The 2020 Census is fast approaching and never has the count been so important, especially to Rural Georgia. With all of the growth in Metro Atlanta and North Georgia, slow growth or no growth will cost South Georgia representation in the State House and Senate and weaken their position in electing Congressmen as well.

So many federal programs are population based and every rural Georgian not counted will reduce the earnings of many Federal and other programs.

It appears that the State of Georgia will grow somewhere near 10% for the 10 year period ending in 2020. What that means, or course, is that each House and Senate district must grow 10% in order to keep pace.

Less than that means that the district must expand to pick up population. The aggregate result of this process will be a net loss in rural seats.

In the fast growing urban and suburban areas, growth will exceed 10% and those areas will pick up House and Senate seats that are lost in rural areas.


2020 Census — How much will it cost?

The 2010 Census cost the federal government around $13 billion — the most ever. So officials are looking for ways this time around to achieve the count less expensively but with more accuracy.

For the first time, the census will include electronic-based options for responding to the questionnaire through the internet or cell phone. There will still be traditional methods of telephone, a paper form or through a late visit by a live person called an enumerator.

Hard to count/problem

populations

In the 2010 Census, the three most influential variables to a census tract having a low response score were percentage of renters, percentage of people aged 18-24 and percentage of households headed by unmarried females.

Hard to count populations include rural low density population tracts. But, as noted above, these are important areas to be fully counted. Around 55 federal rural assistance programs have been identified as being census-guided.

Just to demonstrate the importance of population counts, in Georgia, the top six federal assistance programs received approximately $1.43 billion in federal assistance including such critical areas as low income housing loans, rural electrification loans, water and sewer programs, cooperative extension and business and industry loans.


2018 projections for Georgia

According to the U.S. Census Bureau, the estimated population for Georgia as of July 1, 2018 was projected to be 10,519,475 and as of 2018 has been growing at an estimated 8.6% rate. Of course, if the state grew 8.6% in eight years, we have every reason to expect additional growth between now and the census in 2020. So the expectation of an overall 10% growth in this decade is certainly within reach.

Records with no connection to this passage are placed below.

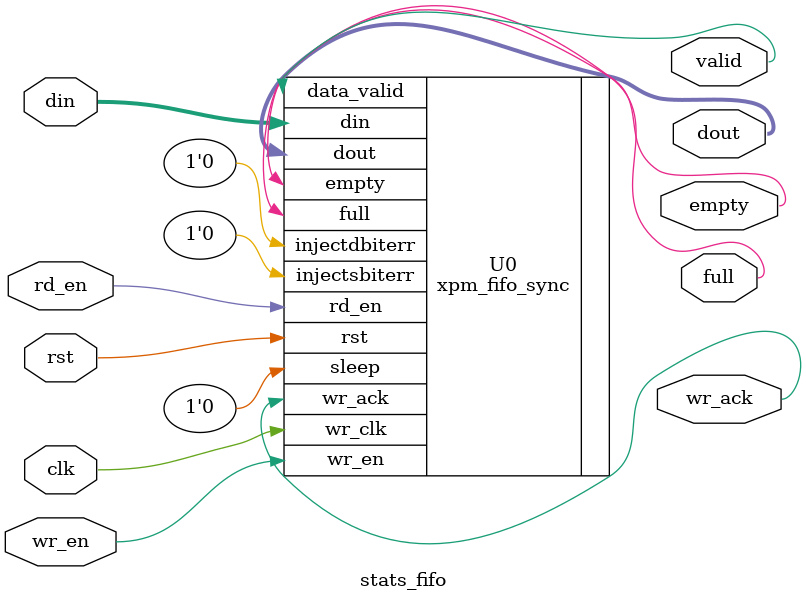
<source format=sv>
/*
	This Source Code Form is subject to the terms of the Mozilla Public
	License, v. 2.0. If a copy of the MPL was not distributed with this
	file, You can obtain one at https://mozilla.org/MPL/2.0/.
*/

module stats_fifo
(
	input logic clk,
	input logic rst,

	output logic wr_ack,
	output logic valid,

	output logic full,
	input logic [447:0] din,
	input logic wr_en,

	output logic empty,
	output logic [447:0] dout,
	input logic rd_en
);
	xpm_fifo_sync
	#(
		.DOUT_RESET_VALUE("0"),
		.ECC_MODE("no_ecc"),
		.FIFO_MEMORY_TYPE("block"),
		.FIFO_READ_LATENCY(1),
		.FIFO_WRITE_DEPTH(2048),
		.FULL_RESET_VALUE(0),
		.PROG_EMPTY_THRESH(10),
		.PROG_FULL_THRESH(10),
		.RD_DATA_COUNT_WIDTH(1),
		.READ_DATA_WIDTH(448),
		.READ_MODE("std"),
		.USE_ADV_FEATURES("1010"),
		.WAKEUP_TIME(0),
		.WRITE_DATA_WIDTH(448),
		.WR_DATA_COUNT_WIDTH(1)
	)
	U0
	(
		.wr_clk(clk),
		.rst(rst),

		.wr_ack(wr_ack),
		.data_valid(valid),

		.full(full),
		.din(din),
		.wr_en(wr_en),

		.empty(empty),
		.dout(dout),
		.rd_en(rd_en),

		.injectdbiterr(1'b0),
		.injectsbiterr(1'b0),
		.sleep(1'b0)
	);
endmodule

</source>
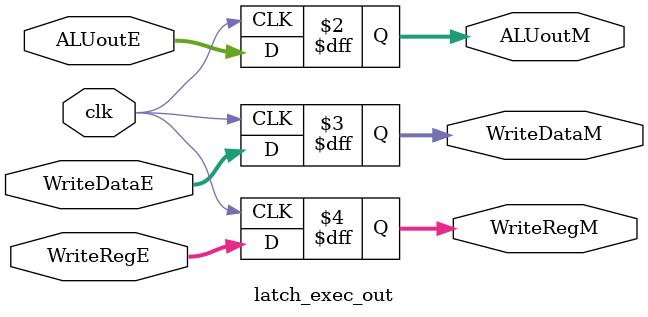
<source format=v>
`timescale 1ns / 1ps
module latch_exec_out(

	input wire [31:0]ALUoutE,
	input wire [31:0]WriteDataE,
	input wire [4:0]WriteRegE,
	
	output reg [31:0]ALUoutM,
	output reg [31:0]WriteDataM,
	output reg [4:0]WriteRegM,
	
	input wire clk
    );
	 
	 always@(posedge clk)
	 begin
			ALUoutM <= ALUoutE;
			WriteDataM <= WriteDataE;
			WriteRegM <= WriteRegE;
	 end


endmodule

</source>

Where the Fourth District stacks up

After the 2010 Census, State Senate Districts totaled 172,994 persons and every district had to be redrawn to respect the “one person-one vote” court ruling. Within the small variation factor, the Fourth district actually contained 173,075 persons.

If the projected state population reaches the 10% growth level, the state will show a population of about 10,656,418. If that holds true, each of the 56 Senate Districts will have a total of around 190,293 persons and that will be the standard all districts will have to meet.

Here are the Fourth District’s six counties’ 2010 population and the estimated 2018 population according to the U.S Census Bureau:


2010 Population Estimated 2018 Pop. 

➤ Bulloch 70,246 77,296 

➤ Candler 10,995 10,836 

➤ Effingham 52,257 62,190 

➤ Emanuel (4th Dist.) 15,935 15,945 

➤ Evans 11,002 10,721 

➤ Tattnall (4th Dist.) 12,675 12,611 

189,599 


Based on the 2018 estimate, the Fourth District will contain somewhere around 189,599 persons after the 2020 Census. Compared to the 10% growth target of 190,293, it is estimated at the present time that the district would be slightly under populated by 694 people. It is likely that the growth rates in the two fast growing counties will make that difference up.